It’s the new year, aren’t I supposed to be [insert motivational quote here]?
While the concept of a new year being a fresh start with all the previous year’s challenges behind you is appealing, unfortunately life doesn’t work this way. No quote could describe this more aptly than:
“The new year arrives, which of course never means as much as you hope unless you happen to sell calendars”
- Fredrik Backman, Anxious People
The point is, even though it’s a new year, you’re still the same self you were a matter of weeks ago. Yet despite this fact, many suddenly expect a lot more from themselves in various areas of their lives, escalating their stress and anxiety, instead of leaving them with the motivation needed to meet all these ambitious expectations.
The narrative of needing to re-establish routines to be your healthiest best self at the start of the year has been internalised for years, but is this actually realistic for the majority of people? I think not. Especially as we enter our third year of a global pandemic.
It’s not easy letting go of such appealing goals, but it’s helpful to realise that the more you pressure yourself to meet unrealistic expectations, the more stressed you become; and the more stressed you become, the further away you get from meeting the expectations. Which can result in becoming stuck in a cycle of stress, which is extremely de-motivating.
So… how should you be managing this?
1. Acknowledge that just because it’s a new year, this doesn’t mean you have to be where you aren’t. While many take leave in December, the two or three weeks often aren’t enough to magically rejuvenate you. Especially not after a very challenging year.
2. Take a moment to breathe. If your tank is running on empty, try giving yourself a bit of a break, instead of pushing your foot down harder on the accelerator.
3. Take a moment to notice how you’re doing, instead of just focusing on the whole year ahead and all your goals and expectations.
4. If you’re not okay, try not judge yourself! If you do, you’re
a. Judging yourself for something you can’t control. If you could control how you felt, of course you’d never feel difficult feelings.
b. Adding extra difficult feelings into the mix, like guilt, shame and frustration.
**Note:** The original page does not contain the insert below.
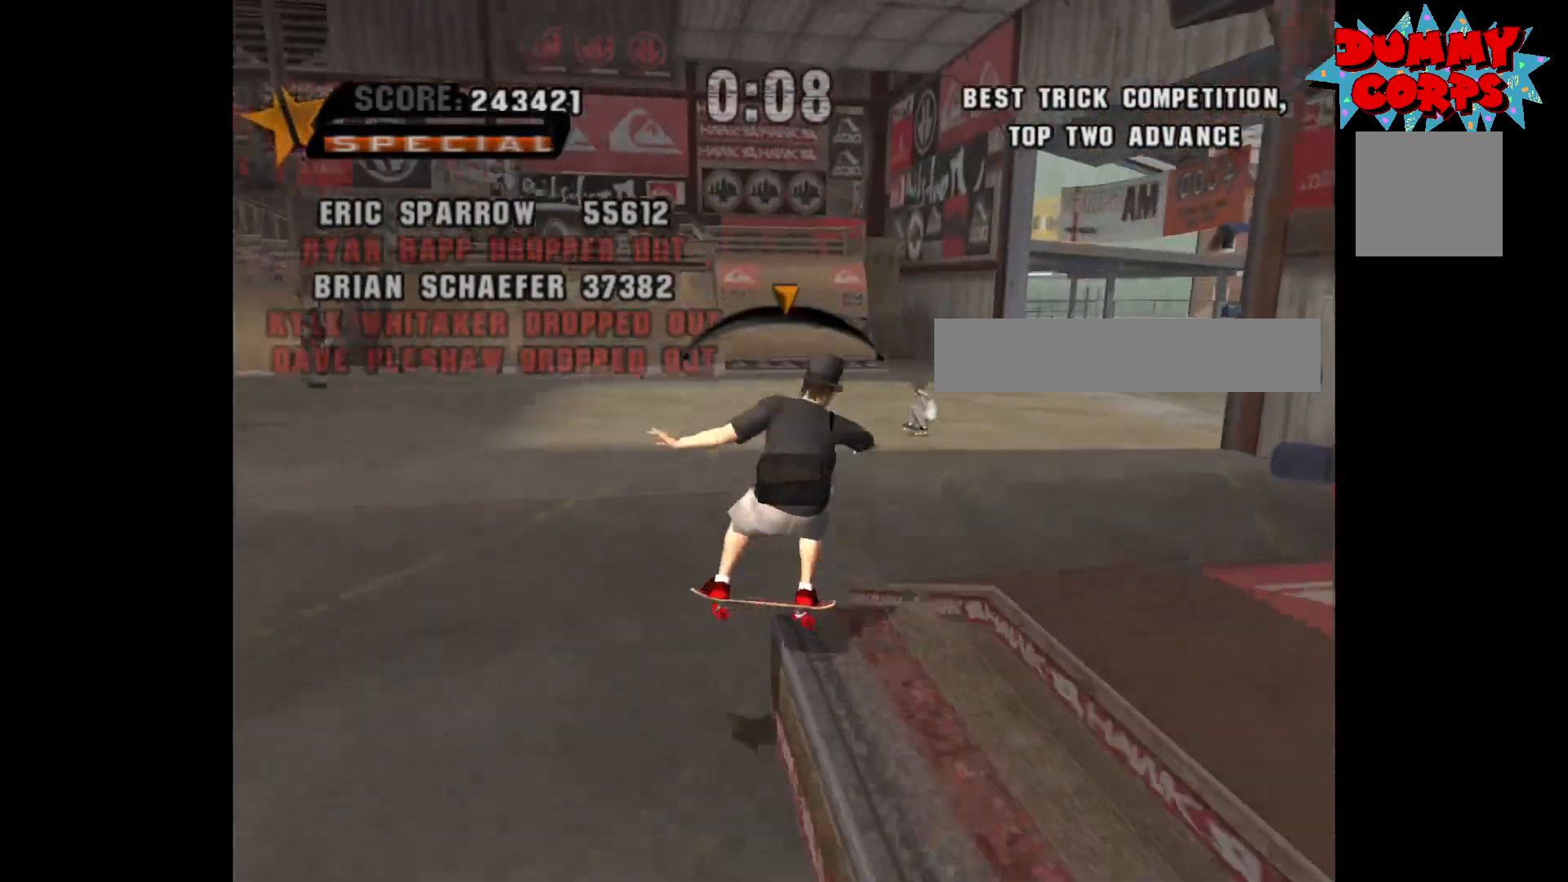
{"buttons": [], "left_stick": "center", "right_stick": "center", "events": [[33, "A", "down"], [83, "left_stick", "down"], [117, "A", "up"], [167, "X", "down"], [200, "left_stick", "center"], [233, "X", "up"]]}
Which isn’t helpful.
5. Try being patient, kind and compassionate with yourself, in the same way that you probably are with others when they’re not okay.
6. Identify what you’re expecting from yourself and ask if it’s realistic, considering where you’re at, or if perhaps you need to shift it to an expectation that’s more achievable? This doesn’t mean letting go entirely of your goals, you’re just breaking them up into steps, which if reached, increases your motivation to keep going.
7. Ask for support – especially if some expectations can’t be shifted. It’s not always possible to manage on our own, so if you’re struggling, reach out to a friend, a colleague, a family member, a counselor and/or a therapist!